Look, for example, at what Detective Sergeant Smyth said to him at one point during the interrogation. The interview had been going on for a little under three hours at this point, Williams was struggling, knew he was sinking fast, and he had just asked Smyth what his options were. Smyth replied: “Well, I don't think you want the cold-blooded psychopath option, I might be wrong eh, cause don't get me wrong I've met guys who actually kind of enjoyed the notoriety, got off on it, got off on having that label, [Paul] Bernardo being one of them … I don't
see that in you, if I saw that in you I wouldn't even be back in here talking to you quite frankly. But maybe I'm wrong, maybe you got me fooled, I don't know.”

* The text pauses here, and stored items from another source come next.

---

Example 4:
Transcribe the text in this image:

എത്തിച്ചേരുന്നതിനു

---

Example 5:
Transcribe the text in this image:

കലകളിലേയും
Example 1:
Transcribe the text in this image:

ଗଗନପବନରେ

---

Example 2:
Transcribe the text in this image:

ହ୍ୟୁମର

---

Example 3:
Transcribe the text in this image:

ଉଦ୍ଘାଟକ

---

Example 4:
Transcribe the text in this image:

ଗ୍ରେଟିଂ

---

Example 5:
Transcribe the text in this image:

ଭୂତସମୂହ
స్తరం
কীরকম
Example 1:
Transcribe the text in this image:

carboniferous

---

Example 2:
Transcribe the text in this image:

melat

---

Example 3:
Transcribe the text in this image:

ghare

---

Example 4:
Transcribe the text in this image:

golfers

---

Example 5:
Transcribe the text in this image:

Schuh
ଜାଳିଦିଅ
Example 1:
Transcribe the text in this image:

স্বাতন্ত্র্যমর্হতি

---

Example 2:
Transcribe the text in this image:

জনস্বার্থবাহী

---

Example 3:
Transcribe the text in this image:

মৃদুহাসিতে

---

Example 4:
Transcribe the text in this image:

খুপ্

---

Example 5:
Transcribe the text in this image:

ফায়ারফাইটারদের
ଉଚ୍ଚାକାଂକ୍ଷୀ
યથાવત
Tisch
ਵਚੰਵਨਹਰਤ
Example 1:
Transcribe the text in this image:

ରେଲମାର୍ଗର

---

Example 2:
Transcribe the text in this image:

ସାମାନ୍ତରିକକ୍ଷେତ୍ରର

Police interrogations can be full of trickery, but this was not a trick. As he did numerous times, Smyth was appealing to Williams's good side, because he knew there
was
a good side—the same positive side that so many other people had recognized and appreciated over the course of his life, and one that was entirely at odds with the heinous crimes he acknowledged committing. Another button pushed repeatedly by Smyth as Williams neared the cracking point was the acute distress of Jessica Lloyd's family as the hunt for her went on. And even as Williams viciously tormented and abused his captive victims, he had displayed peculiar flashes of empathy for them: getting the aspirin for Laurie Massicotte, telling Jane Doe that her baby would not be harmed, reassuring Lloyd that she would be all right when she had her apparent seizure.

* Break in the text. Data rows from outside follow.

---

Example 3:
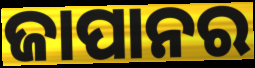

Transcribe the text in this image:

ଜାପାନର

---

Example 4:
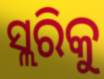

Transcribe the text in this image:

ସ୍ଲରିକୁ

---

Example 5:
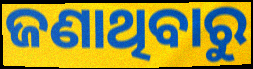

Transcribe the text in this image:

ଜଣାଥିବାରୁ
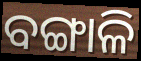
ବଙ୍ଗାଳି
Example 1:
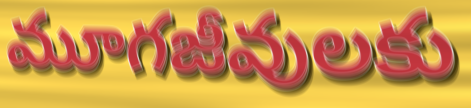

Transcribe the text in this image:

మూగజీవులకు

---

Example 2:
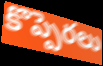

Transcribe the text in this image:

కొప్పెరలు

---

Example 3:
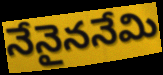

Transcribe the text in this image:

నేనైననేమి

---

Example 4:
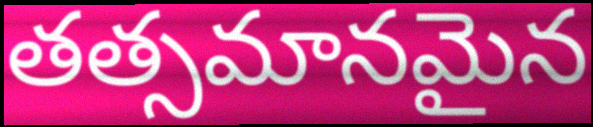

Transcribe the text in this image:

తత్సమానమైన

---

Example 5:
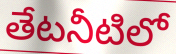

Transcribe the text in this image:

తేటనీటిలో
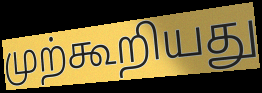
முற்கூறியது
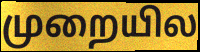
முறையில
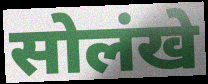
सोलंखे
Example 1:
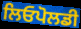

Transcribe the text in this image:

ਲਿਓਪੋਲਡੀ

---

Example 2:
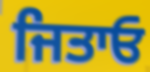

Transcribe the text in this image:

ਜਿਤਾਓ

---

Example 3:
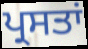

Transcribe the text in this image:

ਪ੍ਰਸਤਾਂ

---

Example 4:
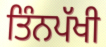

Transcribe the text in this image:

ਤਿੰਨਪੱਖੀ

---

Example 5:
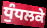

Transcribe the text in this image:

ਧੁੰਧਲਕੇ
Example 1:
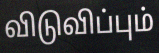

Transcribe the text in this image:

விடுவிப்பும்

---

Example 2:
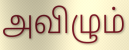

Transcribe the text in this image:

அவிழும்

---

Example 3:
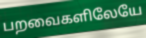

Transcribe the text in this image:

பறவைகளிலேயே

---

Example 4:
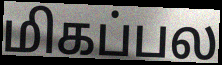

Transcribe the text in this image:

மிகப்பல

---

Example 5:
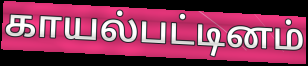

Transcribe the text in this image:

காயல்பட்டினம்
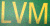
LVM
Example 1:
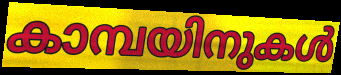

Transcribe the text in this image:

കാമ്പയിനുകൾ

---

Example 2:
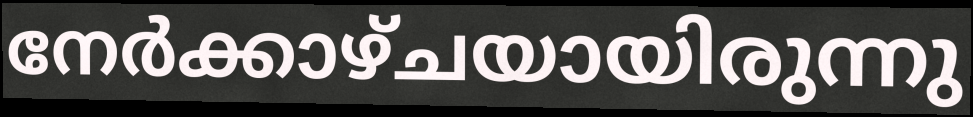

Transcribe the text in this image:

നേർക്കാഴ്ചയായിരുന്നു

The enormous gulf that separates the two faces of Russ Williams was the hardest thing for former friends and colleagues to deal with, because it seemed in hindsight as though they'd been fooled, and that the man they had known for all those years had been a total impostor. This helps explain why so few people had the courage to do what Jeff Farquhar, Garrett Lawless and a small handful of others were willing to do: stand up in public and say that the Russ Williams they'd known had been a thoroughly decent guy. Because as far as can be ascertained, that's true. All those qualities he had displayed—kindness, thoughtfulness, generosity, a certain sense of humor—had been real, but they had in the end been subsumed by a dark internal force that, once unleashed, proved far stronger.

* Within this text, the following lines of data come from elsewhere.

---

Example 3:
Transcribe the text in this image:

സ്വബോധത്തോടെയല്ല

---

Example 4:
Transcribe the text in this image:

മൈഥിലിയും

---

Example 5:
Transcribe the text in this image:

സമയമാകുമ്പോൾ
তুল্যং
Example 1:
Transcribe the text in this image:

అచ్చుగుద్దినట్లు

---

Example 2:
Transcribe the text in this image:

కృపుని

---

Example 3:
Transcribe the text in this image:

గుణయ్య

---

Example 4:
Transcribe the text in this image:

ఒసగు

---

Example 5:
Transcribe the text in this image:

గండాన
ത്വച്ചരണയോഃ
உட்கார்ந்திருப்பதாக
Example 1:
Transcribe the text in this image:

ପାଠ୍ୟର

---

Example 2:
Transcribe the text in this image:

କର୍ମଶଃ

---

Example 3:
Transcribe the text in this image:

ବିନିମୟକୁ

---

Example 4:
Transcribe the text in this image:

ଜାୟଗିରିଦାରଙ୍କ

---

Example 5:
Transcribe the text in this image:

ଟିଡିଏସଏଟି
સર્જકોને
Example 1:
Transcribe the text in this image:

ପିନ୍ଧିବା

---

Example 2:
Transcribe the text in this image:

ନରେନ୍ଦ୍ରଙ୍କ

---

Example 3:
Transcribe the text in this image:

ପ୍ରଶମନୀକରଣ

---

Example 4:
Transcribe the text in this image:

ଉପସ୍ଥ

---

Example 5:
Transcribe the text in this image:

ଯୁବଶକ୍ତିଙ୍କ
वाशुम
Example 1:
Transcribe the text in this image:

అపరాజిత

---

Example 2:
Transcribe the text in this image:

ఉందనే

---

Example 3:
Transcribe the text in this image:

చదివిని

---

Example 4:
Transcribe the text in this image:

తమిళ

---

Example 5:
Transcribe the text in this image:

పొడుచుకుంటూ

Williams never had many friends, but there were a few people he cared deeply about. Over the years, he'd grown fond of Farquhar's parents and family, for example, and stopped by their
Burlington home many times for dinner and other visits. Then, in February 2009, Farquhar's mother died after a protracted illness, and Farquhar passed along the word to Williams by email. But the message went to an outdated address and Williams didn't learn what had happened until later. Farquhar says today it was the only time in their 27-year friendship that Williams blew up at him. “He said to me, ‘What? You could have called.' He was very upset because he was very fond of my mom and my dad, and it was all too bad because my mom was very taken with Russ.” Although this incident occurred well after Williams had launched his crime career, he had not physically harmed anyone at this stage. It nonetheless seems highly improbable that a psychopath would become upset over not being apprised that a friend's mother had died.